In all these tragedies, we have respected requests by family, emergency personnel and community leaders when bringing readers coverage. We didn't think only about going after some headline. We recognize that the individuals affected by these disasters are our neighbors, our friends, our community.

However, there are times when we are asked to limit news coverage to the point we can no longer fulfill that basic minimum requirement for informing the public in a responsible, respectful and reasonable manner. This happened with regard to the Chamberlain family and covering the aftermath following the fire.

The Inter-Mountain respected every wish by the family and those working with them to not release the names of the victims until their loved ones were ready. We did not take photos of family members either as the children's bodies were being pulled from the burning structure or at any of the vigils or other events that have been held to date.

We did this without being asked. Someone may have posed the request, but it was long after decisions were made with our hearts and with no regard to leading the coverage onslaught in a sensational way.

The paper was a community partner first, donating the obituaries for all those who died as a result of this tragedy. We also worked around the clock to cover the community's fundraising efforts, also donating space in the pages of The Inter-Mountain to promote these important events and items for this weekend's upcoming auction.

Through all that, though, we still have a job to do. In today's edition, we fall short of the minimum reasonable coverage of this ongoing story. The Inter-Mountain was denied access to the public funeral service held Wednesday for the Chamberlain family. Though we promised - as we have refrained from doing all along - to continue to refrain from taking photos of the family, we were not permitted to take any images during the service.

That is why today's coverage reflects other facets of the event. We understand and respect why a family who has been through so much wants and needs to put some distance between itself and the public. There is a private ceremony forthcoming where we are sure that will be the case. Not only is that reasonable, but it also is necessary for the healing process.

We did not expect those same boundaries to be in place for Wednesday's open public service. We just hope all those involved personally with this nightmare understand there is a community who has united and come to their aid. Our coverage efforts only were meant in that regard.

Local residents and those far beyond Elkins' border know of this family's needs to help cover funeral and other expenses because journalists - as difficult and uncomfortable as it has been for all of us - have been doing their necessary job throughout this ordeal.

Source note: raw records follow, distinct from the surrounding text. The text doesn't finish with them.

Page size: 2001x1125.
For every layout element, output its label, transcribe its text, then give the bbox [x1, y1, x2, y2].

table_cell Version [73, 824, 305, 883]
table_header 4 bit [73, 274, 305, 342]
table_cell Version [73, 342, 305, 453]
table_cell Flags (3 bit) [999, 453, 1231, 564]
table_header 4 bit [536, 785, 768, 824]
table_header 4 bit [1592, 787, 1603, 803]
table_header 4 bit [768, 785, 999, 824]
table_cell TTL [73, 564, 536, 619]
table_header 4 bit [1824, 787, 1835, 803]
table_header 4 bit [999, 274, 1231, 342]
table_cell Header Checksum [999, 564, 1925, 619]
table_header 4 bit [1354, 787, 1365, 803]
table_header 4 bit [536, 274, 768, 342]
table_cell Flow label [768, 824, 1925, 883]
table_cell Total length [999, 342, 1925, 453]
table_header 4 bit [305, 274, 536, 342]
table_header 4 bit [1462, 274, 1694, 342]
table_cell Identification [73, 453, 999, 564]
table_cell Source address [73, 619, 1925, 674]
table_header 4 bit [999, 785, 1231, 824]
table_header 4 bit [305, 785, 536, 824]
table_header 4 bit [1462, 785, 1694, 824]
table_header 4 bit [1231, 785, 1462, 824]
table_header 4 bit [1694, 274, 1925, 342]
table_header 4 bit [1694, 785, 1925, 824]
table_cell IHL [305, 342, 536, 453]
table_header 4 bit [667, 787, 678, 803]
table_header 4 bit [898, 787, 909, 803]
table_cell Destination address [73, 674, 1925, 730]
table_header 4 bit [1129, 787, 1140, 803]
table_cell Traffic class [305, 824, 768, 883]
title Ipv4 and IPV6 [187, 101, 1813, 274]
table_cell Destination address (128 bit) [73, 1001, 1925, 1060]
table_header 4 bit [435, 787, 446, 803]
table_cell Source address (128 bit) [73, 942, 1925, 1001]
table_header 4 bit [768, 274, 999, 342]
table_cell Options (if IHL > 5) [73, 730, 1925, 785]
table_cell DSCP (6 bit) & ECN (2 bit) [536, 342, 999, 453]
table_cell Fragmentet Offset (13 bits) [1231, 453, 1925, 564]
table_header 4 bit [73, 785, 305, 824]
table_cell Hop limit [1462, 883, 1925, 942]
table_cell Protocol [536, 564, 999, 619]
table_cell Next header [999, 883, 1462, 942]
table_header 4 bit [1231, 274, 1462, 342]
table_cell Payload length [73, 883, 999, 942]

It would be easy to walk away from these stories, but then no one would know how to help in such tragedies. There would be fewer people to rally behind families such as the Chamberlains and fewer people helping to rebuild our community after catastrophic events strike our very core.

We hope the public - and our more than 20,000 print and online readers - understand why coverage differs today from how we have handled similar stories. It wasn't from lack of trying to be there for the Chamberlains or for those who have walked in spirit with this family throughout this difficult journey.

Yet, sometimes you have to draw the line when it comes to gathering the news. Sometimes, you have to understand it's OK simply to grieve. And that is what so many are doing alongside these family members who have been put through enough.

We hope you respect us in respecting them.